Tasks for this exercise:
a: Reproduce the passage of the customer-first digitisation article below from "by | Feb 1, 2023" to "better than anyone.".
b: Using the customer-first digitisation article below, decide whether each statement agrees with it. Answer yes or no for each, quoting the words that decide it.
(i) Employees should be the first to board the digitisation effort.
(ii) Digitisation exists for the company rather than the customer.
(iii) The New York Times has 5 million online subscribers.
c: According to the customer-first digitisation article below, why should employees be the first aboard when a business digitises?

Source text:
Towards customer-first digitisation

by | Feb 1, 2023 | Customer Experience

Why customer experience tech requires human flair

If you haven’t digitised any part of your business, you make up a (very) small portion of the business population – because we now live in a world where screens are the norm and human connection, bizarrely, is the exception.

But before you download the entire internet, don’t skip the critical steps when it comes to defining customer-first digital transformation.

 

One step forward, two steps back

There’s no point in rushing onto the digitisation train when your customers and employees are still buying tickets. In other words, don’t leave the most important contributors behind because it’ll damage the customer experience (CX) rather than improve it. If anything, your employees should be the first aboard because they understand consumer needs and pet peeves better than anyone.

 

“Digitisation is for the company, not the customer”

Wrong. Everything you do, whether internally or externally, is for the customer. The customer is the reason your company exists in the first place, and without humanisation, you may as well go back to spreadsheets and cheques.

Digitisation is about simplifying CX. This means designing it from the customer’s perspective while leveraging what your employees know about customer interests, concerns, pain points, needs, and abilities.

 

From newspaper to new-paper

Let’s be honest, we use newspapers for many things, and reading isn’t the highest on the list anymore. However, although newspaper revenue has dropped by 70% in the last 15 years, the New York Times has 3 million online subscribers and earns $500 million in digital revenue (Voxco).

Records provided:
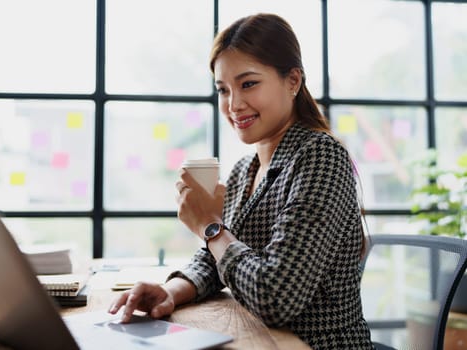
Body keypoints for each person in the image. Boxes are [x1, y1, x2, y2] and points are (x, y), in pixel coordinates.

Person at [109, 13, 373, 349]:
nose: (233, 104)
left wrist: (210, 225)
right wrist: (172, 291)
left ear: (293, 81)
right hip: (261, 340)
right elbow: (217, 258)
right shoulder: (244, 169)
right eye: (223, 90)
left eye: (248, 84)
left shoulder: (320, 157)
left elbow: (276, 298)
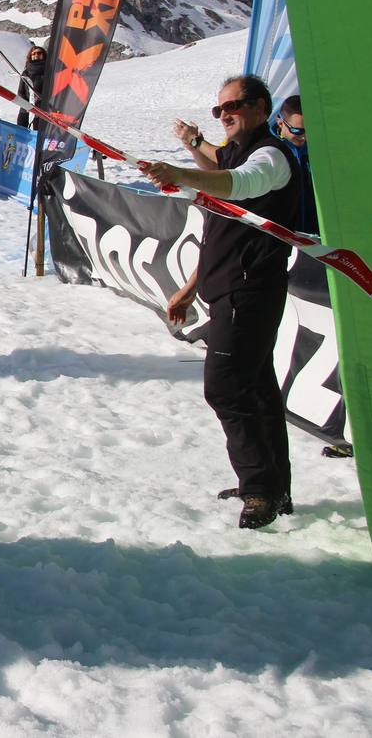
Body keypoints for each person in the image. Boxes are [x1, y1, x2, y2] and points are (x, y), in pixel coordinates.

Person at [143, 75, 300, 530]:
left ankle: (259, 490)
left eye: (234, 106)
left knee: (227, 387)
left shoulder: (270, 156)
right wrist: (189, 287)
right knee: (256, 388)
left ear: (262, 107)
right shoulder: (235, 151)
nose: (226, 114)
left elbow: (236, 184)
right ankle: (274, 485)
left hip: (250, 292)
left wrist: (179, 173)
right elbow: (219, 175)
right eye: (219, 109)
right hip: (227, 287)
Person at [273, 95, 317, 234]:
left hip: (316, 232)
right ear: (280, 123)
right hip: (287, 234)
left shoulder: (318, 146)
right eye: (298, 131)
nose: (305, 137)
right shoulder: (270, 150)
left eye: (310, 129)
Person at [16, 45, 46, 129]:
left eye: (39, 53)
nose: (36, 55)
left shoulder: (48, 72)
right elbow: (21, 91)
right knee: (21, 132)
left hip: (42, 110)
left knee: (38, 134)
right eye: (34, 53)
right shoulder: (26, 72)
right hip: (26, 108)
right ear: (30, 56)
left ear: (43, 55)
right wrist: (26, 105)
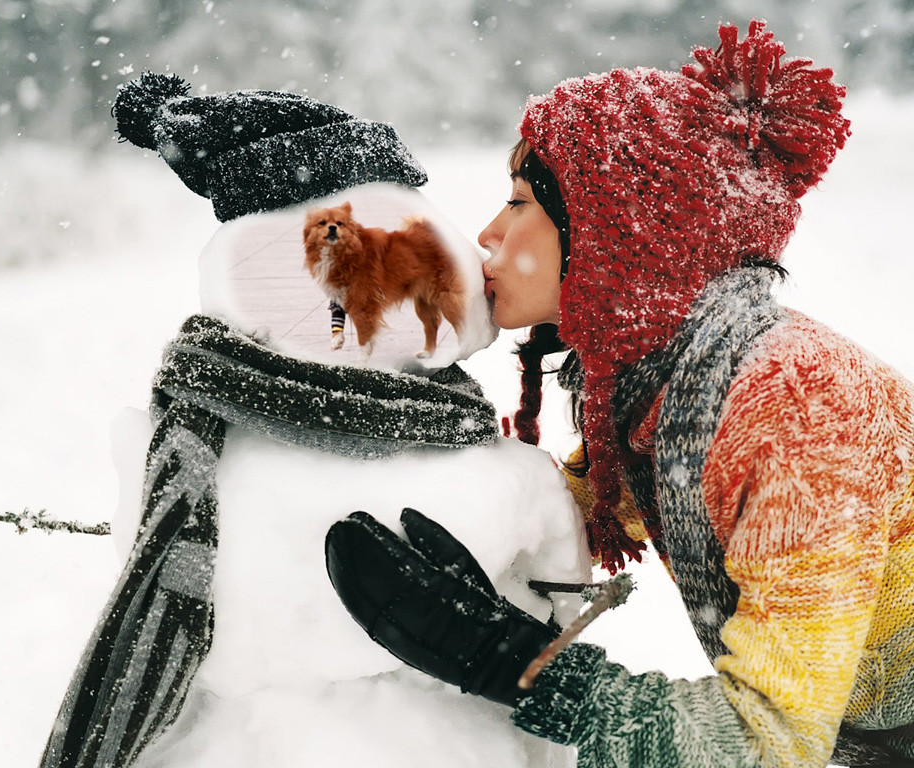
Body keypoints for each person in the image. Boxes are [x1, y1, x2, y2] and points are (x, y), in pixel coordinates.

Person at [325, 20, 914, 768]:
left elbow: (763, 745)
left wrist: (510, 663)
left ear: (617, 232)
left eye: (518, 202)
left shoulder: (796, 410)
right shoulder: (667, 394)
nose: (486, 232)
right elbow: (555, 504)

Answers:
a:
by | Feb 1, 2023 | Customer Experience

Why customer experience tech requires human flair

If you haven’t digitised any part of your business, you make up a (very) small portion of the business population – because we now live in a world where screens are the norm and human connection, bizarrely, is the exception.

But before you download the entire internet, don’t skip the critical steps when it comes to defining customer-first digital transformation.

 

One step forward, two steps back

There’s no point in rushing onto the digitisation train when your customers and employees are still buying tickets. In other words, don’t leave the most important contributors behind because it’ll damage the customer experience (CX) rather than improve it. If anything, your employees should be the first aboard because they understand consumer needs and pet peeves better than anyone.

b:
(i) Yes: "your employees should be the first aboard"
(ii) No: "Wrong. Everything you do, whether internally or externally, is for the customer."
(iii) No: "the New York Times has 3 million online subscribers"

c: Employees should be the first aboard because they understand consumer needs and pet peeves better than anyone.